Asymptotic analysis of average case approximation complexity of additive random fields

TL;DR

This paper analyzes how the complexity of approximating additive random fields grows with dimension, providing asymptotic results and applying them to fields with Korobov kernel-based processes.

Contribution

It introduces asymptotic analysis of approximation complexity for additive random fields as dimension increases, under natural assumptions, with applications to Korobov kernel processes.

Findings

Derived general asymptotic formulas for approximation complexity growth.

Established results for additive fields with Korobov kernel marginals.

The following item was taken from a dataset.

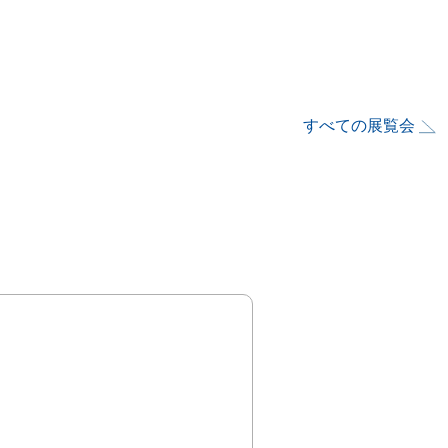
すべての展覧会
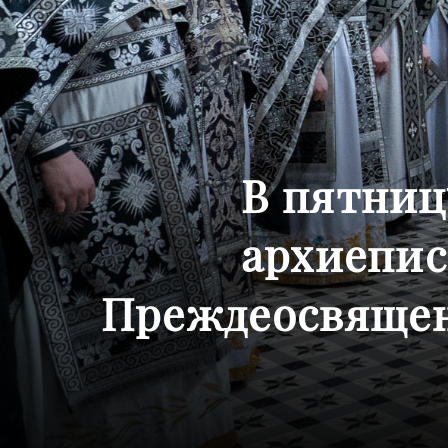
В пятниц
архиепис
Преждеосвящен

Provided insights into high-dimensional approximation challenges.

Abstract

We study approximation properties of sequences of centered additive random fields $Y_d$, $d\in\mathbb{N}$. The average case approximation complexity $n^{Y_d}(\varepsilon)$ is defined as the minimal number of evaluations of arbitrary linear functionals that is needed to approximate $Y_d$ with relative $2$-average error not exceeding a given threshold $\varepsilon\in(0,1)$. We investigate the growth of $n^{Y_d}(\varepsilon)$ for arbitrary fixed $\varepsilon\in(0,1)$ and $d\to\infty$. Under natural assumptions we obtain general results concerning asymptotics of $n^{Y_d}(\varepsilon)$. We apply our results to additive random fields with marginal random processes corresponding to the Korobov kernels.